[YOUR OBJECTIVE]:
In the entries below, find the lines with the word "LIES" and copy them.
┄┄┄┄┄┄
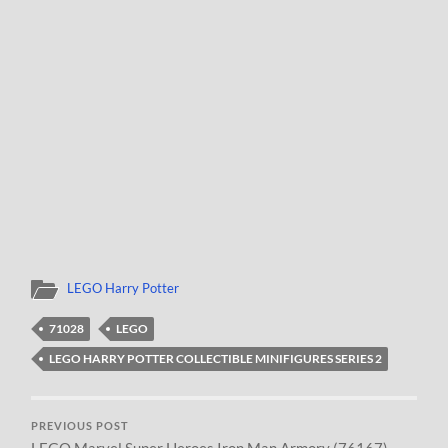
LEGO Harry Potter
71028
LEGO
LEGO HARRY POTTER COLLECTIBLE MINIFIGURES SERIES 2
PREVIOUS POST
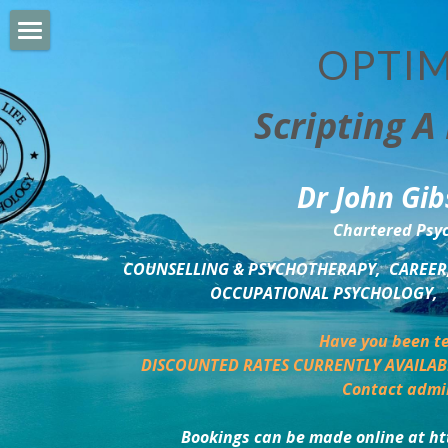
OPTIM
HOME
Scripting A 
PERSONAL DEVELOPMENT
COUNSELLING & COACHING
Dr John Gib
BUSINESS DEVELOPMENT
Chartered Psyc
PSYCHOLOGY TRAINING
COUNSELLING & PSYCHOTHERAPY,  CAREER,
OCCUPATIONAL PSYCHOLOGY,  
DELTA BOOKSHOP
Have you been te
CHARITABLE GIVING
DISCOUNTED RATES CURRENTLY AVAILAB
Contact admi
MINDSIGHT BLOG
Bookings can be made online at ht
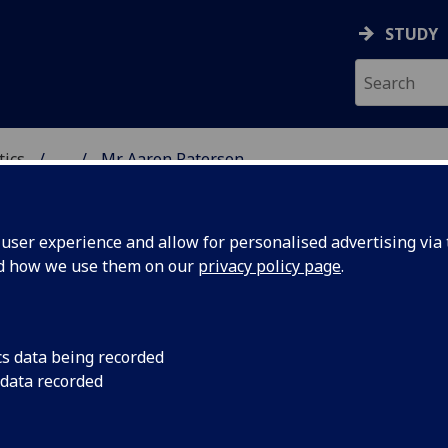
STUDY
tics
...
Mr Aaron Paterson
ICS & STATISTICS
ser experience and allow for personalised advertising via t
nd how we use them on our
privacy policy page
.
R AARON PATERSON
cs data being recorded
 data recorded
Demonstrator - School of Mathematics & Statistics
,
Graduate Teaching Assistant - School of Mathematic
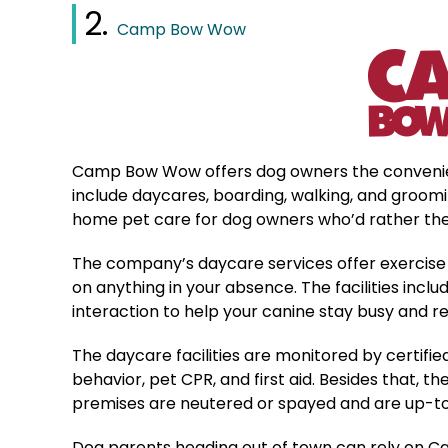
2.
Camp Bow Wow
Camp Bow Wow offers dog owners the convenienc
include daycares, boarding, walking, and groomi
home pet care for dog owners who’d rather their
The company’s daycare services offer exercise 
on anything in your absence. The facilities inc
interaction to help your canine stay busy and r
The daycare facilities are monitored by certifie
behavior, pet CPR, and first aid. Besides that, 
premises are neutered or spayed and are up-to-
Dog parents heading out of town can rely on Ca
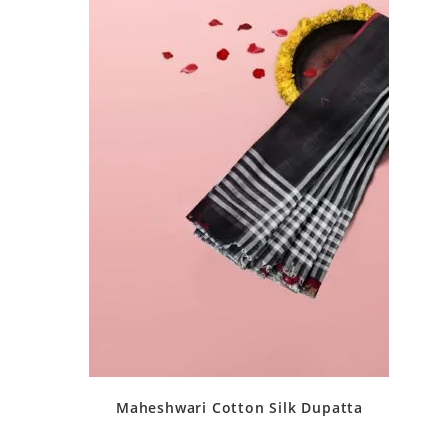
Maheshwari Cotton Silk Dupatta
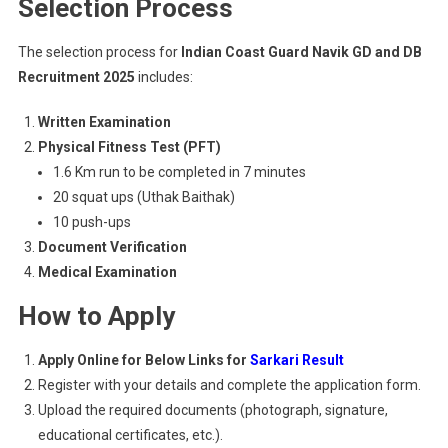
Selection Process
The selection process for
Indian Coast Guard Navik GD and DB
Recruitment 2025
includes:
Written Examination
Physical Fitness Test (PFT)
1.6 Km run to be completed in 7 minutes
20 squat ups (Uthak Baithak)
10 push-ups
Document Verification
Medical Examination
How to Apply
Apply Online for Below Links for
Sarkari Result
Register with your details and complete the application form.
Upload the required documents (photograph, signature,
educational certificates, etc.).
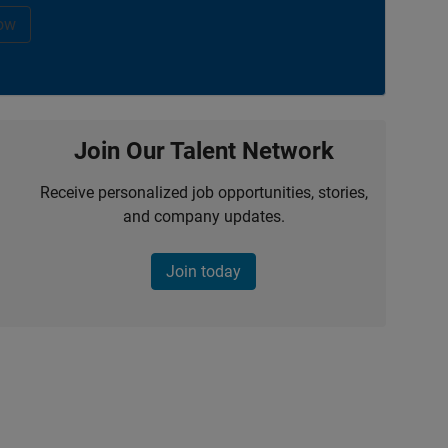
ow
Join Our Talent Network
Receive personalized job opportunities, stories,
and company updates.
Join today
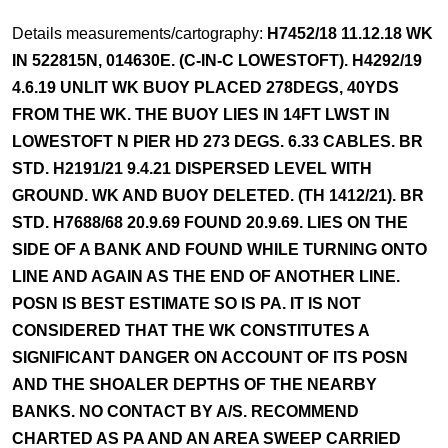
Details measurements/cartography:
H7452/18 11.12.18 WK
IN 522815N, 014630E. (C-IN-C LOWESTOFT). H4292/19
4.6.19 UNLIT WK BUOY PLACED 278DEGS, 40YDS
FROM THE WK. THE BUOY LIES IN 14FT LWST IN
LOWESTOFT N PIER HD 273 DEGS. 6.33 CABLES. BR
STD. H2191/21 9.4.21 DISPERSED LEVEL WITH
GROUND. WK AND BUOY DELETED. (TH 1412/21). BR
STD. H7688/68 20.9.69 FOUND 20.9.69. LIES ON THE
SIDE OF A BANK AND FOUND WHILE TURNING ONTO
LINE AND AGAIN AS THE END OF ANOTHER LINE.
POSN IS BEST ESTIMATE SO IS PA. IT IS NOT
CONSIDERED THAT THE WK CONSTITUTES A
SIGNIFICANT DANGER ON ACCOUNT OF ITS POSN
AND THE SHOALER DEPTHS OF THE NEARBY
BANKS. NO CONTACT BY A/S. RECOMMEND
CHARTED AS PA AND AN AREA SWEEP CARRIED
┄┄┄┄┄┄
[EXERCISE OUTPUT]:
FROM THE WK. THE BUOY LIES IN 14FT LWST IN
STD. H7688/68 20.9.69 FOUND 20.9.69. LIES ON THE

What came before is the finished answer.